El velo grisáceo que entra por el ventanal, el viento desapacible y espeso que aúlla incansable, el vaivén quejumbroso de los árboles en la otra orilla del mundo…

Este silencio acolchado en el aire, esta penumbra de ruidos que, cuando llegan enmohecidos, parecen no tener nada que ver conmigo…

Esta forma de empañarse los colores, la transparencia lejana de los recuerdos, que quieren mojarse en las gotas despistadas que van cayendo del cielo como sin agua…

Este transcurso viscoso de los minutos que parecen horas, el empeño solitario de volcar mi corazón en estas hojas del libro que va pasando por mí las páginas…

Las nubes de mi cabeza que me nublan en espiral, la manga larga de los espejos, lo impermeable de mi voluntad de no caer al vacío, la angustia de respirar el aire que necesito guardar para luego…

El octubre de mis ojos, este tenorio aterido que te susurra noviembres al oído para pedir comprensión.
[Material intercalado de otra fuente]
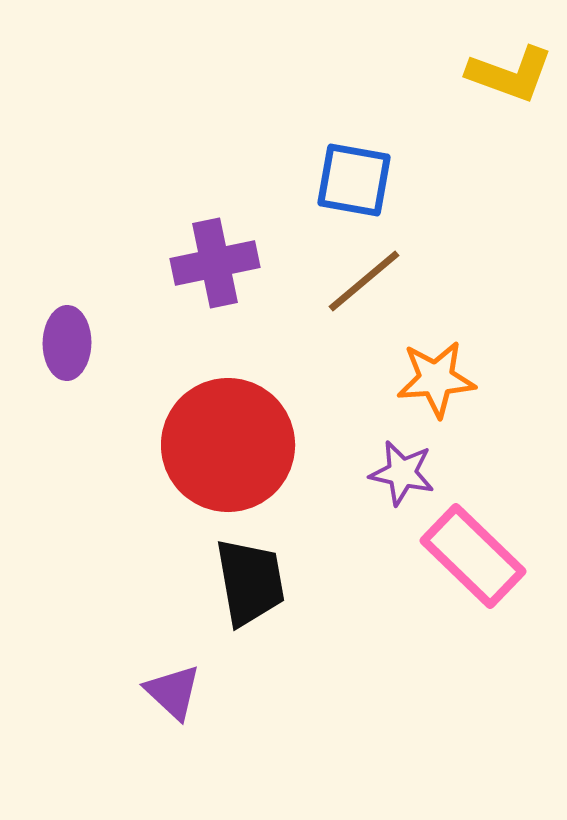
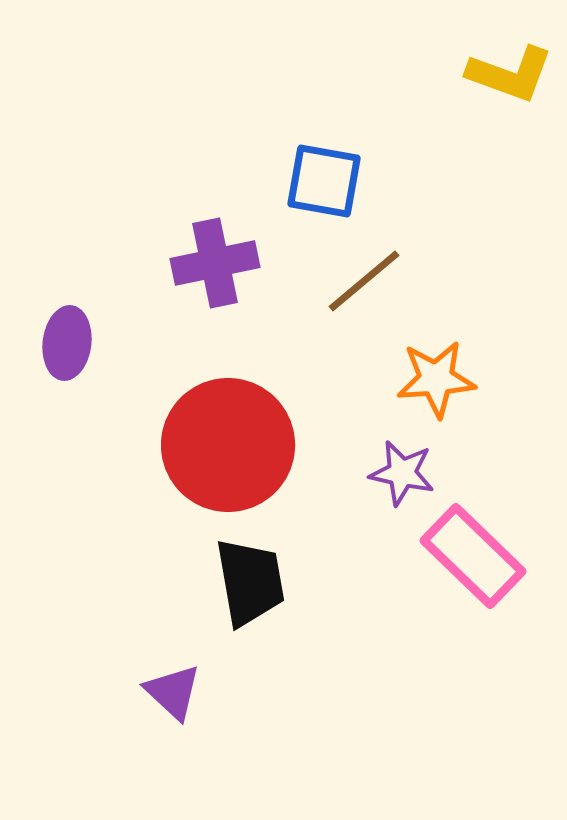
blue square: moved 30 px left, 1 px down
purple ellipse: rotated 6 degrees clockwise
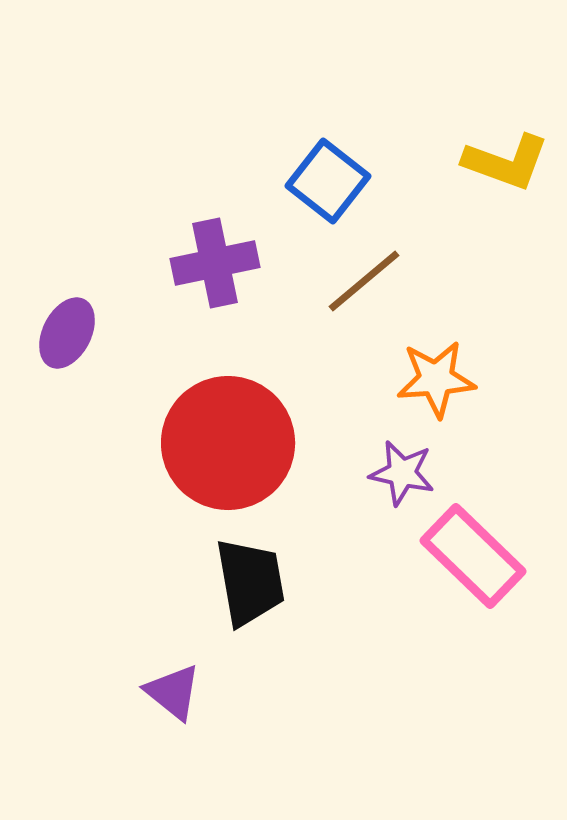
yellow L-shape: moved 4 px left, 88 px down
blue square: moved 4 px right; rotated 28 degrees clockwise
purple ellipse: moved 10 px up; rotated 20 degrees clockwise
red circle: moved 2 px up
purple triangle: rotated 4 degrees counterclockwise
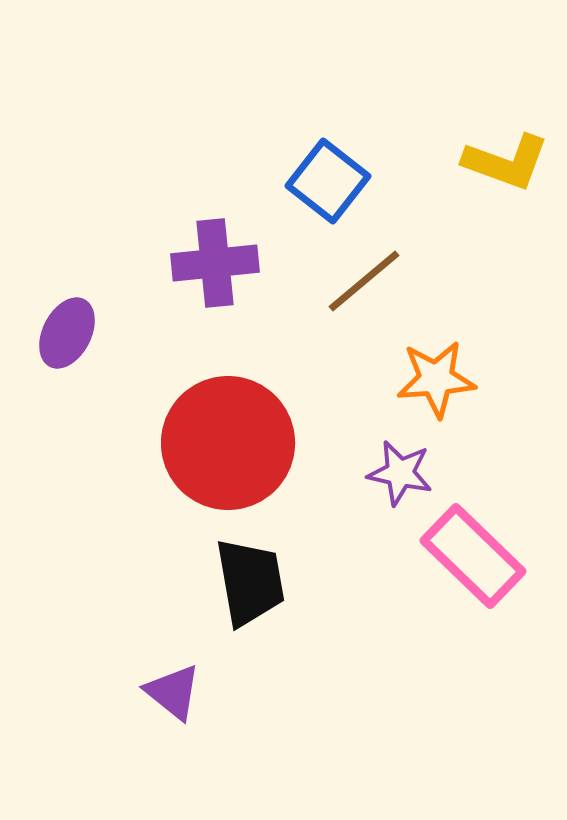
purple cross: rotated 6 degrees clockwise
purple star: moved 2 px left
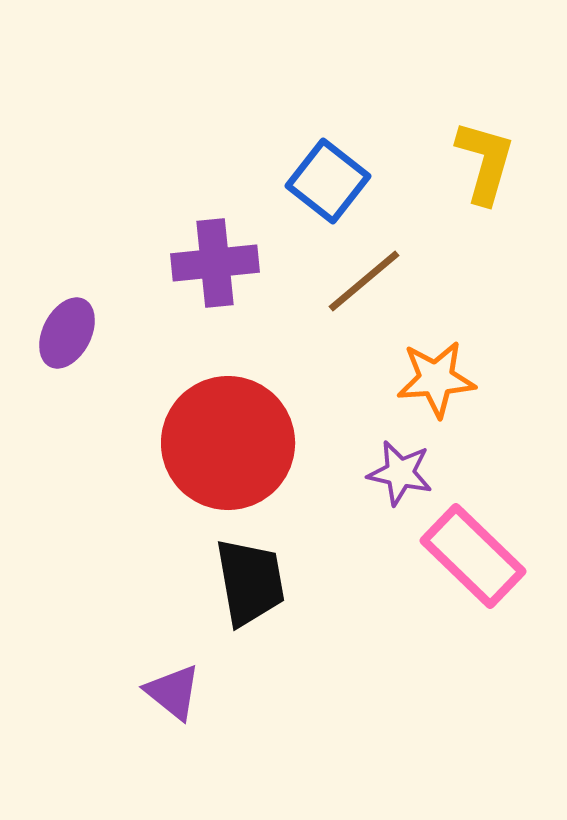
yellow L-shape: moved 21 px left; rotated 94 degrees counterclockwise
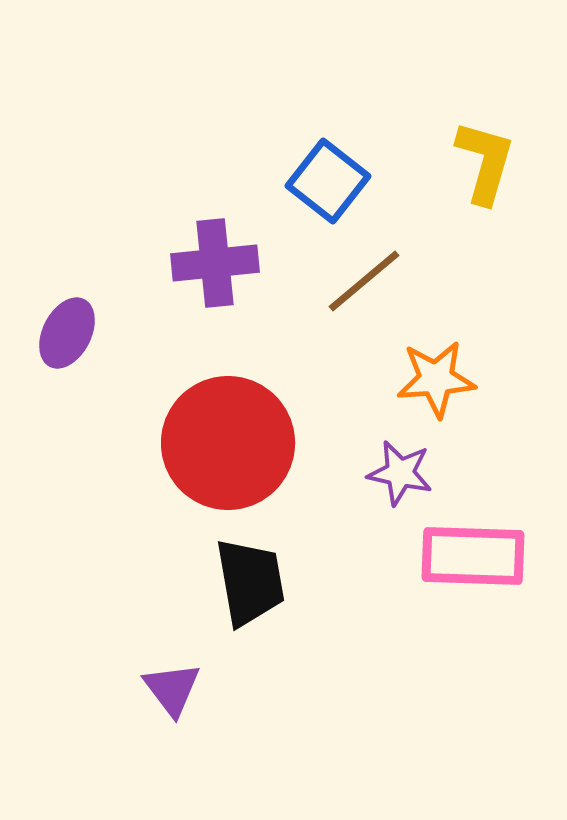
pink rectangle: rotated 42 degrees counterclockwise
purple triangle: moved 1 px left, 3 px up; rotated 14 degrees clockwise
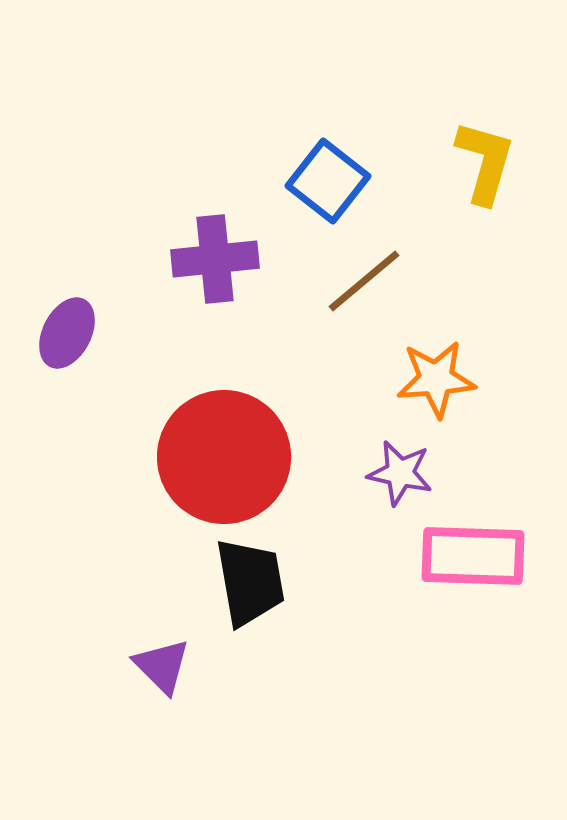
purple cross: moved 4 px up
red circle: moved 4 px left, 14 px down
purple triangle: moved 10 px left, 23 px up; rotated 8 degrees counterclockwise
La nieve de las canas que se deja caer en diciembres sobre mis hombros y esta hojarasca de letras que se me van escapando entre los dedos a manojos…

Todo son avisos de que presiento el otoño, de que me tiene todavía inmerso, que voy un paso atrás en el camino… Todo son señales de freno, síntomas de frío, rasgos comunes de que hay suelto algún loco con el corazón entumecido…

En esta tarde interminable y gris de primavera, no acierto a saber, cuando mi espíritu se atraviesa con un ansia de ventanas, si es que me estoy contemplando por dentro o si sigo sin gana, mirando hacia fuera.